Sie sollte sich wirklich Gedanken über die Strategie für diesen Bereich machen – wo sie in fünf Jahren stehen möchte. Davon hängt zum Beispiel bei einem Arzt ab, welche Spezialisierung er mitbringen sollte. Die Klinik sollte aber auch auf Fragen des Bewerbers vorbereitet sein wie etwa, warum der bisherige Inhaber der Position das Haus verlassen hat. Entscheidend sind Fakten, Transparenz und Ehrlichkeit. Wenn in dem Fall zusammen mit dem Chefarzt drei Mitarbeiter das Haus verlassen haben, muss die Klinik dies auch gegenüber den Bewerbern kommunizieren, selbst wenn sie dadurch Kandidaten abschreckt. Die Klinik kann nur solche Kandidaten gebrauchen, die sich zutrauen, die Arbeit zu stemmen.
Berliner Charité
Die „Charité – Universitätsmedizin Berlin“ ist wohl die bekannteste deutsche Universitätsklinik – und eines der traditionsreichsten Krankenhäuser obendrein. Mehr als die Hälfte aller deutschen Nobelpreisträger für Medizin wirkten dort. Die Charité zählt mit 21 000 Mitarbeitern und Mitarbeiterinnen zu den größten Universitätskliniken in Europa. Sie ist einer der größten Arbeitgeber in der Hauptstadt. Die Uniklinik verfügt über knapp 3 300 Betten, behandelte 2021 rund 124 000 stationäre Fälle und zählt 9 000 Studierende im Fach Medizin. Ihre heutige Struktur (vier Campi, mehr als 100 Kliniken) ist das Ergebnis mehrerer Klinikstrukturreformen in Berlin, die u.a. zu einer Zusammenlegung des ursprünglichen Stammhauses in Berlin-Mitte (Bild 1) mit dem Rudolf-Virchow-Klinikum im Wedding ( Bild 2) und dem Benjamin- Franklin-Krankenhaus in Steglitz (Bild 3) geführt haben. Vierter Campus ist der Wissenschafts- und Technologiestandort in Buch (Bild 4). Die Berliner Charité erzielte 2021 einen Umsatz von 2,3 Mrd. Euro.

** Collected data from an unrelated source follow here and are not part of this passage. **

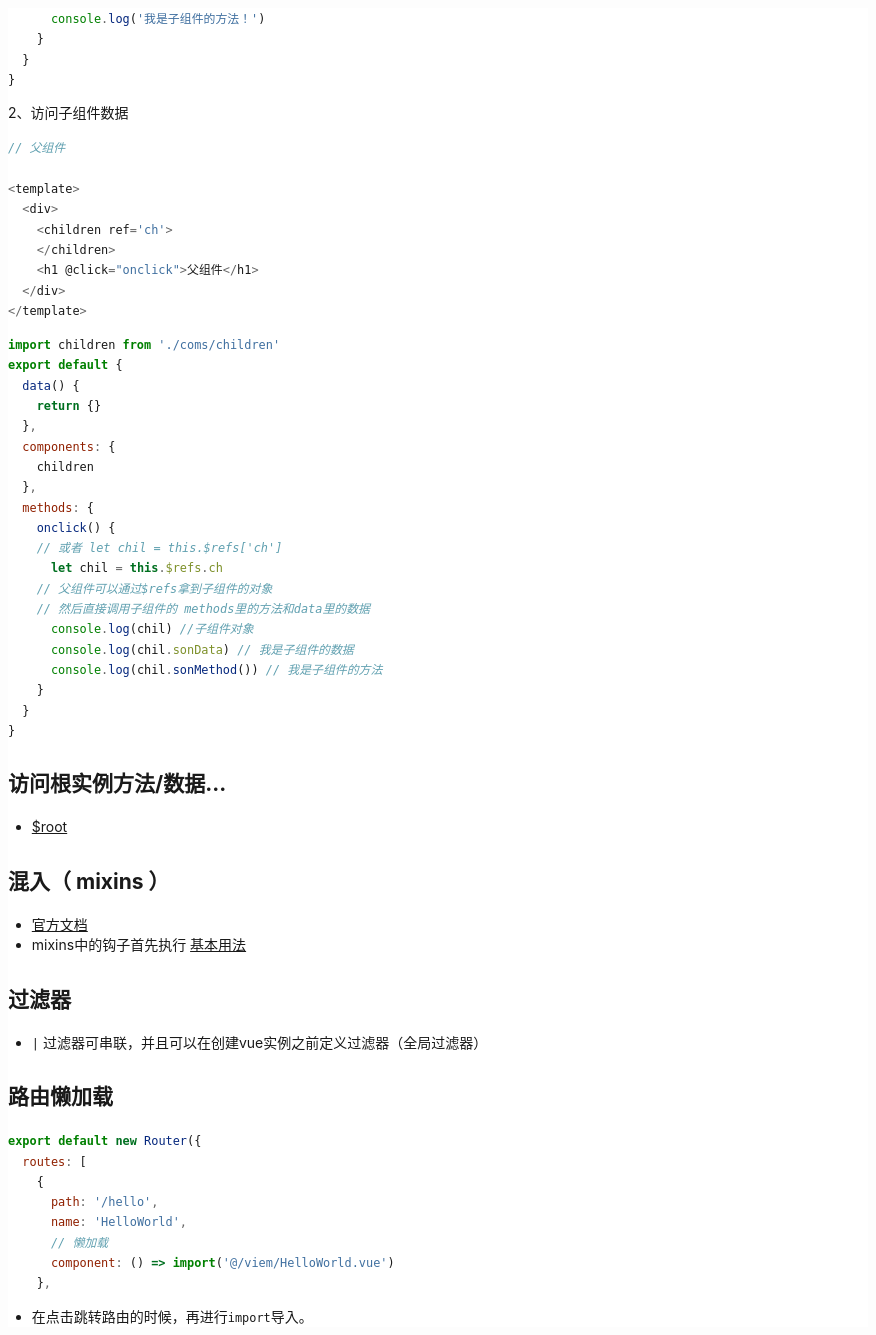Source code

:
 ```js
      console.log('我是子组件的方法！')
    }
  }
}
```    
2、访问子组件数据    
```js
// 父组件

<template>
  <div>
    <children ref='ch'>
    </children>
    <h1 @click="onclick">父组件</h1>
  </div>
</template>
```
```js
import children from './coms/children'
export default {
  data() {
    return {}
  },
  components: {
    children
  },
  methods: {
    onclick() {
    // 或者 let chil = this.$refs['ch']
      let chil = this.$refs.ch
    // 父组件可以通过$refs拿到子组件的对象
    // 然后直接调用子组件的 methods里的方法和data里的数据
      console.log(chil) //子组件对象
      console.log(chil.sonData) // 我是子组件的数据
      console.log(chil.sonMethod()) // 我是子组件的方法
    }
  }
}
```
## 访问根实例方法/数据...
- [$root](https://cn.vuejs.org/v2/guide/components-edge-cases.html#%E8%AE%BF%E9%97%AE%E6%A0%B9%E5%AE%9E%E4%BE%8B)

## 混入（ mixins ）
- [官方文档](https://cn.vuejs.org/v2/guide/mixins.html)
- mixins中的钩子首先执行 [基本用法](https://blog.csdn.net/qq_36838191/article/details/81004590)
## 过滤器
- `|` 过滤器可串联，并且可以在创建vue实例之前定义过滤器（全局过滤器）
## 路由懒加载    
```js
export default new Router({
  routes: [
    {
      path: '/hello',
      name: 'HelloWorld',
      // 懒加载
      component: () => import('@/viem/HelloWorld.vue')
    },
```
- 在点击跳转路由的时候，再进行`import`导入。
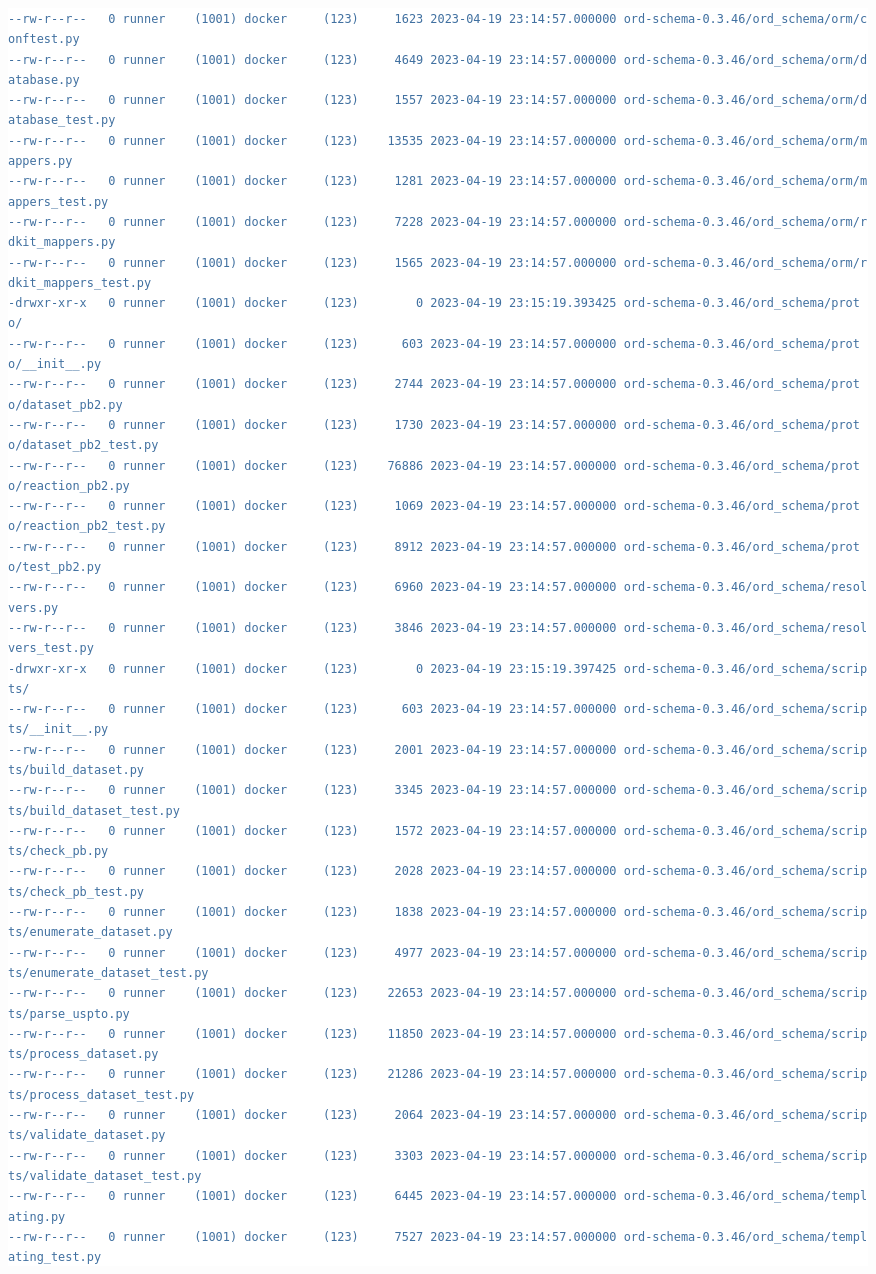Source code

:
 ```diff
--rw-r--r--   0 runner    (1001) docker     (123)     1623 2023-04-19 23:14:57.000000 ord-schema-0.3.46/ord_schema/orm/conftest.py
--rw-r--r--   0 runner    (1001) docker     (123)     4649 2023-04-19 23:14:57.000000 ord-schema-0.3.46/ord_schema/orm/database.py
--rw-r--r--   0 runner    (1001) docker     (123)     1557 2023-04-19 23:14:57.000000 ord-schema-0.3.46/ord_schema/orm/database_test.py
--rw-r--r--   0 runner    (1001) docker     (123)    13535 2023-04-19 23:14:57.000000 ord-schema-0.3.46/ord_schema/orm/mappers.py
--rw-r--r--   0 runner    (1001) docker     (123)     1281 2023-04-19 23:14:57.000000 ord-schema-0.3.46/ord_schema/orm/mappers_test.py
--rw-r--r--   0 runner    (1001) docker     (123)     7228 2023-04-19 23:14:57.000000 ord-schema-0.3.46/ord_schema/orm/rdkit_mappers.py
--rw-r--r--   0 runner    (1001) docker     (123)     1565 2023-04-19 23:14:57.000000 ord-schema-0.3.46/ord_schema/orm/rdkit_mappers_test.py
-drwxr-xr-x   0 runner    (1001) docker     (123)        0 2023-04-19 23:15:19.393425 ord-schema-0.3.46/ord_schema/proto/
--rw-r--r--   0 runner    (1001) docker     (123)      603 2023-04-19 23:14:57.000000 ord-schema-0.3.46/ord_schema/proto/__init__.py
--rw-r--r--   0 runner    (1001) docker     (123)     2744 2023-04-19 23:14:57.000000 ord-schema-0.3.46/ord_schema/proto/dataset_pb2.py
--rw-r--r--   0 runner    (1001) docker     (123)     1730 2023-04-19 23:14:57.000000 ord-schema-0.3.46/ord_schema/proto/dataset_pb2_test.py
--rw-r--r--   0 runner    (1001) docker     (123)    76886 2023-04-19 23:14:57.000000 ord-schema-0.3.46/ord_schema/proto/reaction_pb2.py
--rw-r--r--   0 runner    (1001) docker     (123)     1069 2023-04-19 23:14:57.000000 ord-schema-0.3.46/ord_schema/proto/reaction_pb2_test.py
--rw-r--r--   0 runner    (1001) docker     (123)     8912 2023-04-19 23:14:57.000000 ord-schema-0.3.46/ord_schema/proto/test_pb2.py
--rw-r--r--   0 runner    (1001) docker     (123)     6960 2023-04-19 23:14:57.000000 ord-schema-0.3.46/ord_schema/resolvers.py
--rw-r--r--   0 runner    (1001) docker     (123)     3846 2023-04-19 23:14:57.000000 ord-schema-0.3.46/ord_schema/resolvers_test.py
-drwxr-xr-x   0 runner    (1001) docker     (123)        0 2023-04-19 23:15:19.397425 ord-schema-0.3.46/ord_schema/scripts/
--rw-r--r--   0 runner    (1001) docker     (123)      603 2023-04-19 23:14:57.000000 ord-schema-0.3.46/ord_schema/scripts/__init__.py
--rw-r--r--   0 runner    (1001) docker     (123)     2001 2023-04-19 23:14:57.000000 ord-schema-0.3.46/ord_schema/scripts/build_dataset.py
--rw-r--r--   0 runner    (1001) docker     (123)     3345 2023-04-19 23:14:57.000000 ord-schema-0.3.46/ord_schema/scripts/build_dataset_test.py
--rw-r--r--   0 runner    (1001) docker     (123)     1572 2023-04-19 23:14:57.000000 ord-schema-0.3.46/ord_schema/scripts/check_pb.py
--rw-r--r--   0 runner    (1001) docker     (123)     2028 2023-04-19 23:14:57.000000 ord-schema-0.3.46/ord_schema/scripts/check_pb_test.py
--rw-r--r--   0 runner    (1001) docker     (123)     1838 2023-04-19 23:14:57.000000 ord-schema-0.3.46/ord_schema/scripts/enumerate_dataset.py
--rw-r--r--   0 runner    (1001) docker     (123)     4977 2023-04-19 23:14:57.000000 ord-schema-0.3.46/ord_schema/scripts/enumerate_dataset_test.py
--rw-r--r--   0 runner    (1001) docker     (123)    22653 2023-04-19 23:14:57.000000 ord-schema-0.3.46/ord_schema/scripts/parse_uspto.py
--rw-r--r--   0 runner    (1001) docker     (123)    11850 2023-04-19 23:14:57.000000 ord-schema-0.3.46/ord_schema/scripts/process_dataset.py
--rw-r--r--   0 runner    (1001) docker     (123)    21286 2023-04-19 23:14:57.000000 ord-schema-0.3.46/ord_schema/scripts/process_dataset_test.py
--rw-r--r--   0 runner    (1001) docker     (123)     2064 2023-04-19 23:14:57.000000 ord-schema-0.3.46/ord_schema/scripts/validate_dataset.py
--rw-r--r--   0 runner    (1001) docker     (123)     3303 2023-04-19 23:14:57.000000 ord-schema-0.3.46/ord_schema/scripts/validate_dataset_test.py
--rw-r--r--   0 runner    (1001) docker     (123)     6445 2023-04-19 23:14:57.000000 ord-schema-0.3.46/ord_schema/templating.py
--rw-r--r--   0 runner    (1001) docker     (123)     7527 2023-04-19 23:14:57.000000 ord-schema-0.3.46/ord_schema/templating_test.py
```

Gesundheit neu denken – so will sich die Charité strategisch bis 2030 zukunftssicher aufstellen
Bis 2030 will Berlin ein bedeutender Medizinstandort in Europa sein. Neben einer engen Kooperation mit dem kommunalen Klinikkonzern Vivantes soll die Uniklinik modernisiert und auf Zukunftsfelder der Medizin ausgerichtet werden, führend bei Ausbildung, Forschung, Translation und Gesundheitsversorgung. An den Standorten werden medizinische Schwerpunkte gebildet. So ist in Berlin-Mitte im neuen Bettenhaus das Rahel Hirsch Center for Translational Medicine entstanden – ein gemeinsames Ambulanz-, Translationsund Innovationszentrum des Berlin Institute of Health (BIH) und Charité. Dazu wurde der ehemalige Operations- und Intensivtrakt der Charité kernsaniert. Ziel ist, die Charité zum Zentrum der Translationsmedizin zu machen. Ferner ist der Aufbau eines international führenden Herzzentrums im Virchow-Klinikum geplant, die Fusion mit dem Deutschen Herzzentrum wurde zu Jahresbeginn vollzogen. Am Krankenhaus Benjamin Franklin ist ein Life Science Campus mit einem neuen Forschungscluster zum Thema Gesunderhaltung und Prävention geplant. Die Infrastruktur wird grundlegend erneuert, die Digitalisierung massiv beschleunigt. Insgesamt sollen bis 2050 rund 6,6 Milliarden Euro in das Projekt fließen.